All seven of the rejected fetuses had been severely malformed.

These particles were causing disease, probably the very disease that Dicken had been tracking for the past three years. The disease had already received an in-house name at the CDC: Herod’s flu.

With the mix of brilliance and luck that characterized most great scientific careers, Lang had precisely pegged the locations of the genes that were apparently causing Herod’s flu. But she did not yet have a clue what had happened; he could tell that in her eyes in Tbilisi.

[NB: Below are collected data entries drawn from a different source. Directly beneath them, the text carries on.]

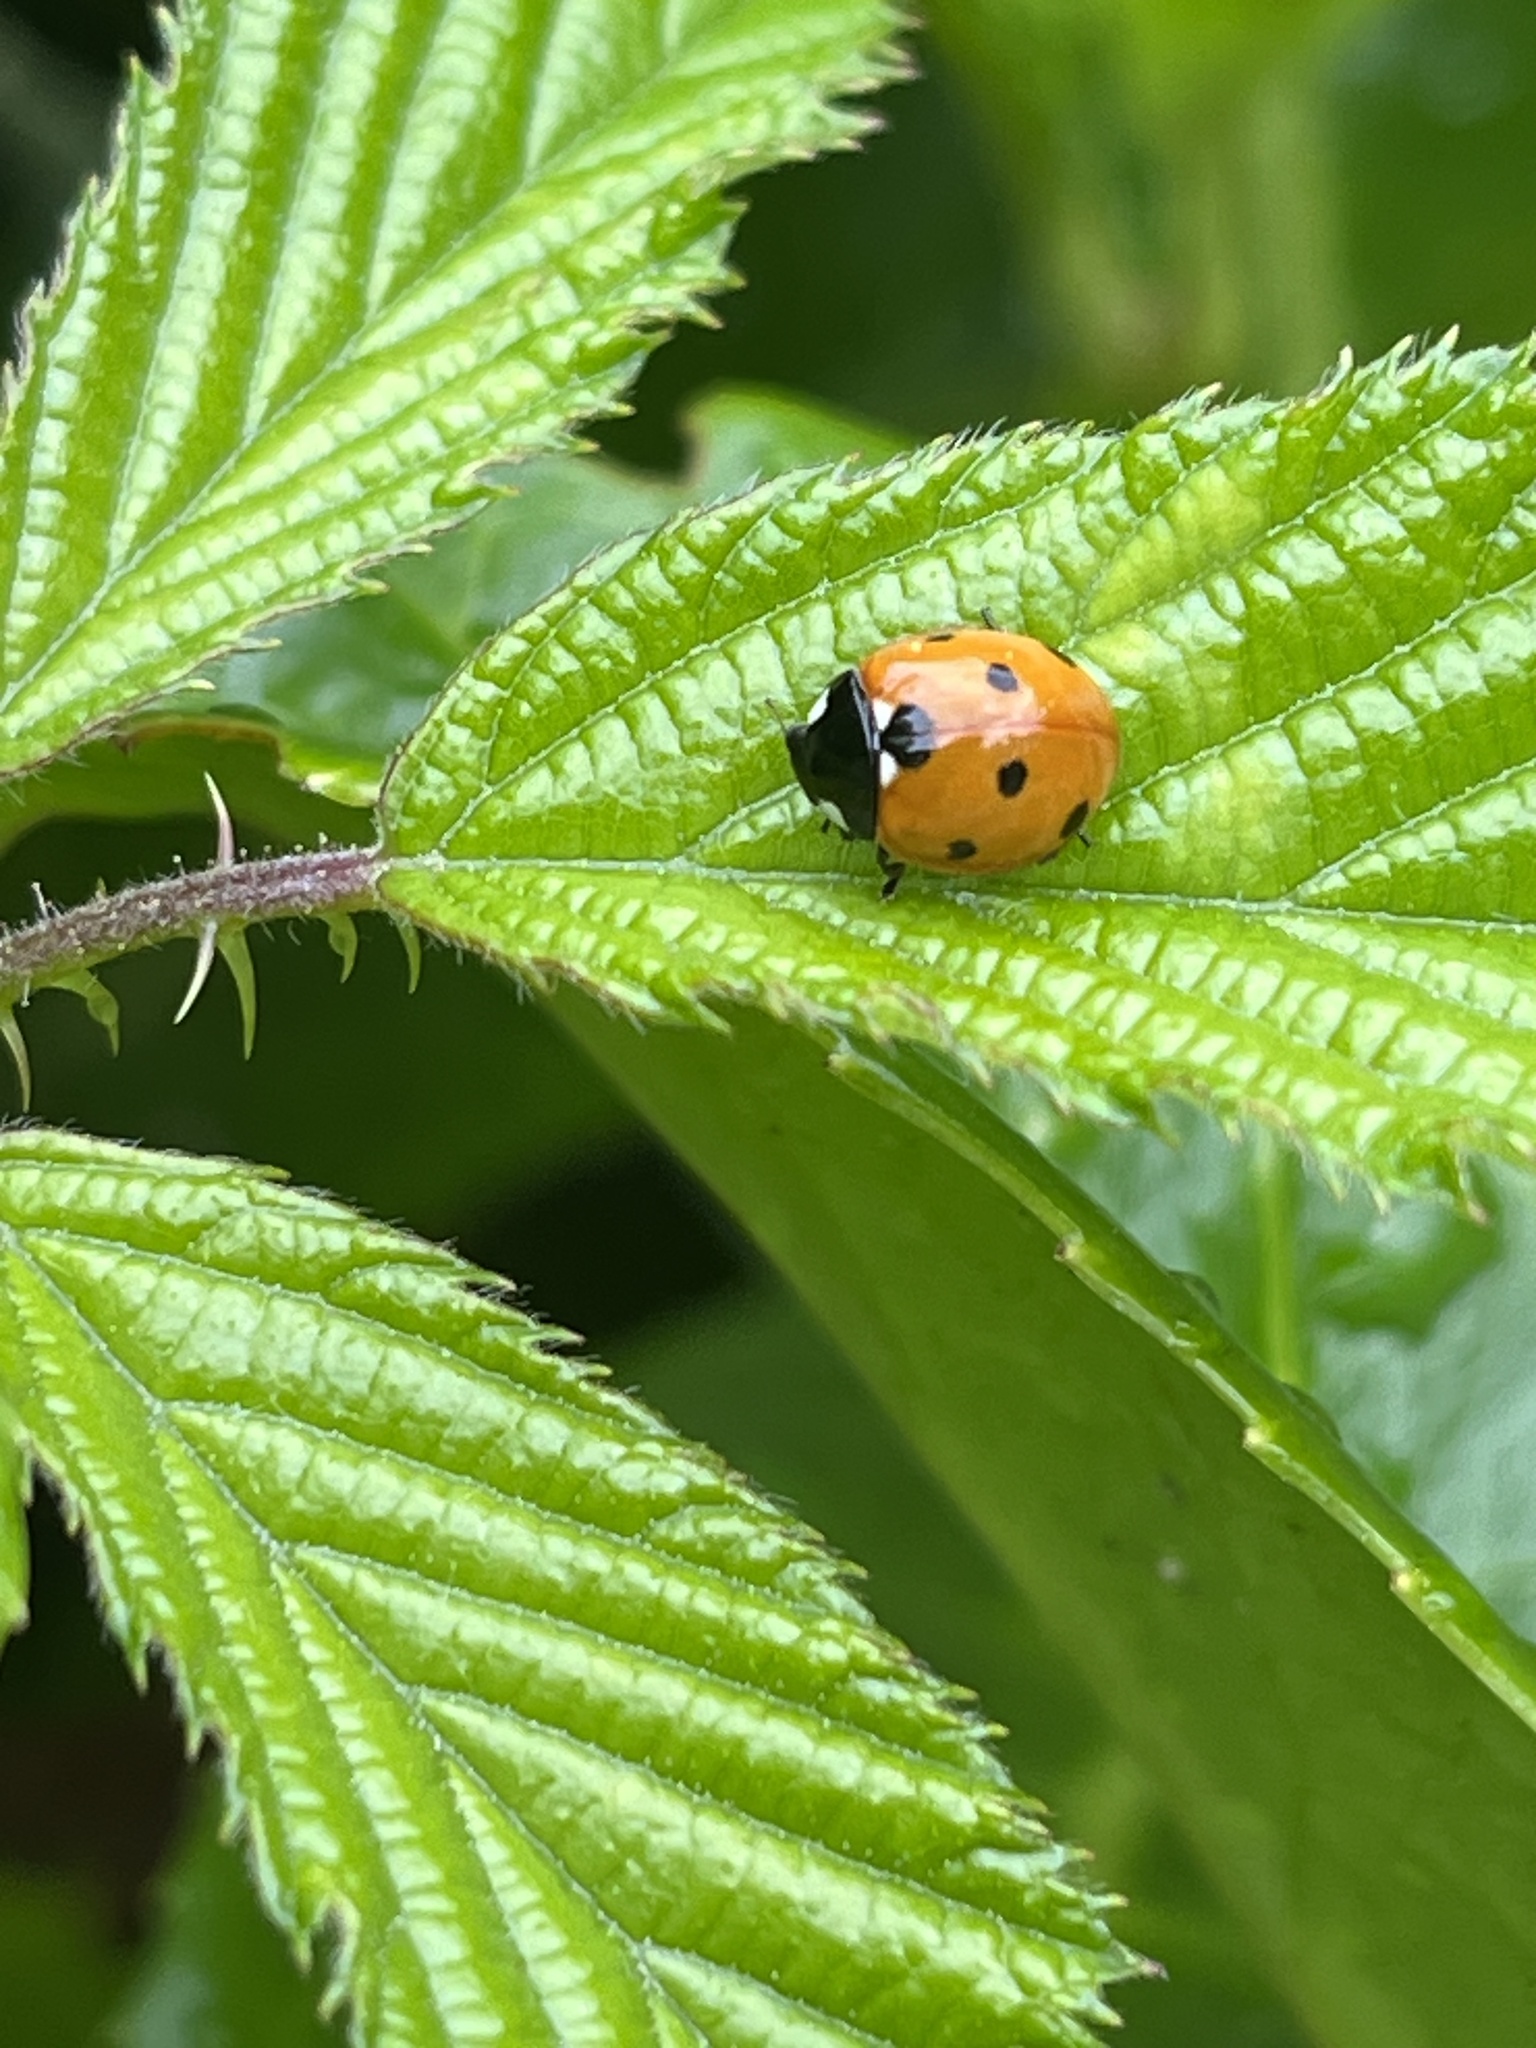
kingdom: Animalia
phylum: Arthropoda
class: Insecta
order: Coleoptera
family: Coccinellidae
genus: Coccinella
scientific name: Coccinella septempunctata
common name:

Something more besides had drawn Dicken to Kaye Lang’s work. With her husband, she had written papers on the evolutionary significance of transposable genetic elements, so-called jumping genes: transposons, retrotransposons, and even HERV Transposable elements could change when, where, and how often genes expressed, causing mutations, ultimately altering the physical nature of an organism.

Transposable elements, retrogenes, had very likely once been the precursors of viruses; some had mutated and learned how to exit the cell, wrapped in protective capsids and envelopes, the genetic equivalents of space suits. A few had later returned as retroviruses, like prodigal sons; some of those, over the millennia, had infected germ-line cells — eggs or sperm or their precursors — and somehow lost their potency. These had become HERV.

In his travels, Dicken had heard from reliable sources in Ukraine of women bearing subtly and not-so-subtly different children, of children immaculately conceived, of entire villages being razed and sterilized…In the wake of a plague of miscarriages.

All rumors, but to Dicken evocative, even compelling. In his hunting, he relied on well-honed instincts. The stories resonated with something he had been thinking about for over a year.

Perhaps there had been a conspiracy of mutagens. Perhaps Chernobyl or some other Soviet-era radiation disaster had triggered the release of the endogenous retrovirus that caused Herod’s flu. So far, he had mentioned this theory to no one, however.